Constatant, 30 ans après la création de la clinique du stress, la quantité d’articles sur cette approche, ses nouvelles applications et adaptations, Jon Kabat-Zinn5 revient sur ses motivations initiales et sur la nécessité que cette approche préserve son intégrité. Pour cela, il a mis sur pied une formation structurée (Curriculum training) pour les instructeurs et insiste sur la nécessité d’une pratique personnelle régulière de ceux-ci afin d’incarner cette attitude de pleine conscience au quotidien. Les bénéfices de la pratique de la pleine conscience pour le soignant doivent aussi être soulignés : elle peut l’aider à mieux accueillir la souffrance de l’autre, à être plus à l’écoute de ses propres expériences, notamment d’impuissance, sans vouloir à tout prix trouver une réponse au problème, au risque d’aller jusqu’au «burn-out». Enfin, signalons qu’à Genève, des interventions cliniques basées sur la pleine conscience (groupes MBSR et MBCT – thérapie cognitive basée sur la pleine conscience) sont proposées depuis 2002 au sein des Hôpitaux universitaires de Genève, premier hôpital universitaire francophone associant cette offre clinique à des activités de recherche.
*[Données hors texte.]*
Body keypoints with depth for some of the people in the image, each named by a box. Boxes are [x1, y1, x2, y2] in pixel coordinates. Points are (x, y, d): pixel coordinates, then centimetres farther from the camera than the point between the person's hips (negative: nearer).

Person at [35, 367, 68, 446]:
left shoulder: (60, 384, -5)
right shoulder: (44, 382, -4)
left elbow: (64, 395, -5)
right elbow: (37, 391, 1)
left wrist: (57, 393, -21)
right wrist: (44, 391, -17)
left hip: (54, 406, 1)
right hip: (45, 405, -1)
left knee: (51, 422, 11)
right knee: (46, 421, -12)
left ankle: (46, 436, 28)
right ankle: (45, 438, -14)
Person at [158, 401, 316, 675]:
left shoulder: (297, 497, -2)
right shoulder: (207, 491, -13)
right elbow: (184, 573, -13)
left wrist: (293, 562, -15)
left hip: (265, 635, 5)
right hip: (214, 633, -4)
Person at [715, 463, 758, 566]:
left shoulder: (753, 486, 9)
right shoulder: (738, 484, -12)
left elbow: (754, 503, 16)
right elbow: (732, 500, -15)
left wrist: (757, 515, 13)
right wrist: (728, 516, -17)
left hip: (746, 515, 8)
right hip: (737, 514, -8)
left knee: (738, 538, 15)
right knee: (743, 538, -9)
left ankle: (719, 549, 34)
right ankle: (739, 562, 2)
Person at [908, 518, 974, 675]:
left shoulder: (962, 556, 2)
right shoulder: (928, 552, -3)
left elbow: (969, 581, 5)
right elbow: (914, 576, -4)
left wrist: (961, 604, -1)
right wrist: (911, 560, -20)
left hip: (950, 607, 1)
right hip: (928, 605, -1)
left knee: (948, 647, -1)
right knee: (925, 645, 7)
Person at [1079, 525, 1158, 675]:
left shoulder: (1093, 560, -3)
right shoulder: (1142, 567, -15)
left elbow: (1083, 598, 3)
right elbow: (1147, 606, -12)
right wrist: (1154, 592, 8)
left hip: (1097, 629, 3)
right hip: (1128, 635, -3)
> Les efforts consentis par l’individu pour éviter la souffrance jouent un rôle majeur dans le développement et le maintien de ses difficultés
> La réduction du stress basée sur la pleine conscience (MBSR) est un programme structuré, basé sur la méditation de la pleine conscience, invitant à développer une nouvelle façon de vivre une expérience, même difficile, en l’accueillant avec bienveillance
> Généralement dispensée en groupe de 10-40 personnes, sur huit séances hebdomadaires d’environ 2 h 30, avec une séance additionnelle d’une journée, la MBSR est applicable à une grande variété d’affections, mais requiert un engagement régulier dans la pratique méditative
Les maladies chroniques et les ajustements biopsychosociaux associés placent le monde médical face à ses limites et à la nécessité de mobiliser de nouvelles ressources. Parmi celles-ci, la réduction du stress basée sur la pleine conscience (MBSR – Mindfulness-based stress reduction) est une méthode thérapeutique développée depuis plus de 30 ans. Conçu comme un adjuvant aux soins médicaux, notamment lors de douleurs chroniques qui nous intéressent ici, ce traitement généralement dispensé en groupe est basé sur une pratique méditative. Simple, brève, peu onéreuse, la MBSR est potentiellement applicable à une grande variété de maladies chroniques et s’inscrit dans une médecine participative. Après avoir présenté cette méthode, nous aborderons des résultats d’études permettant d’asseoir sa légitimité comme démarches laïque et scientifique pour le traitement d’affections variées.